Every Valentine's Day, U.S. businesses reap great profits on all things red, pink and heart-shaped.

But for tourists roaming Times Square in New York City, there's a big red-and-pink heart that costs them nothing — and it's learning opportunity.

On display through March 5, beneath the big-apple-red stadium seating on Broadway and 46th Street, is the winning sculpture of this year's Times Square Valentine Heart, called "We Were Strangers Once Too."

The lesson, according to its artists, is to celebrate diversity by way of public data and visual art.

"After the election, we in the studio … were really upset about the language that was coming out about immigration," said Jer Thorp, founder and principal of the Office for Creative Research, a Brooklyn research group.

Thorp and his team decided their sculpture would focus on immigration, something he said "makes this city great." His team spent six weeks producing a sculpture featuring 33 metal poles, inscribed with data from the 2015 American Community Survey of the U.S. Census Bureau.

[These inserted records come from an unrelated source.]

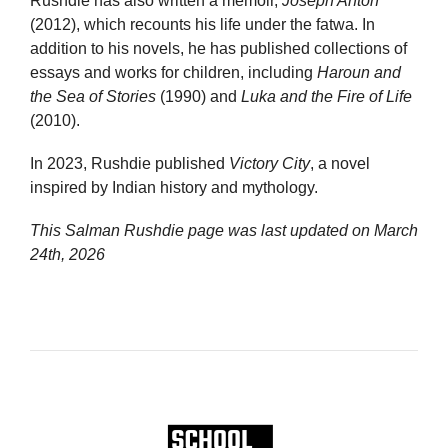
Rushdie has also written a memoir,
Joseph Anton
(2012), which recounts his life under the fatwa. In
addition to his novels, he has published collections of
essays and works for children, including
Haroun and
the Sea of Stories
(1990) and
Luka and the Fire of Life
(2010).
In 2023, Rushdie published
Victory City
, a novel
inspired by Indian history and mythology.
This Salman Rushdie page was last updated on
March
24th, 2026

As visitors make their way around each section, they view the diverse origins and shifting population patterns of New York City's foreign-born residents. Upon reaching the final observation point, a red-and-pink heart appears on full display.

"It's an interesting manifestation of data, to make data real," said Stephen Jaklitsch, an architect who attended the sculpture's opening ceremony. "To see the relative numbers of people from different countries — and then all of us united in one large heart — I think is an interesting piece."

Thorp, himself an immigrant from Canada, says the structure is meant to serve as an important reminder to all who visit.

"Immigrants are our mothers and our fathers and our grandmothers, and our sons and daughters and our loved ones, and our friends," Thorp said. "There is love at the center of this community."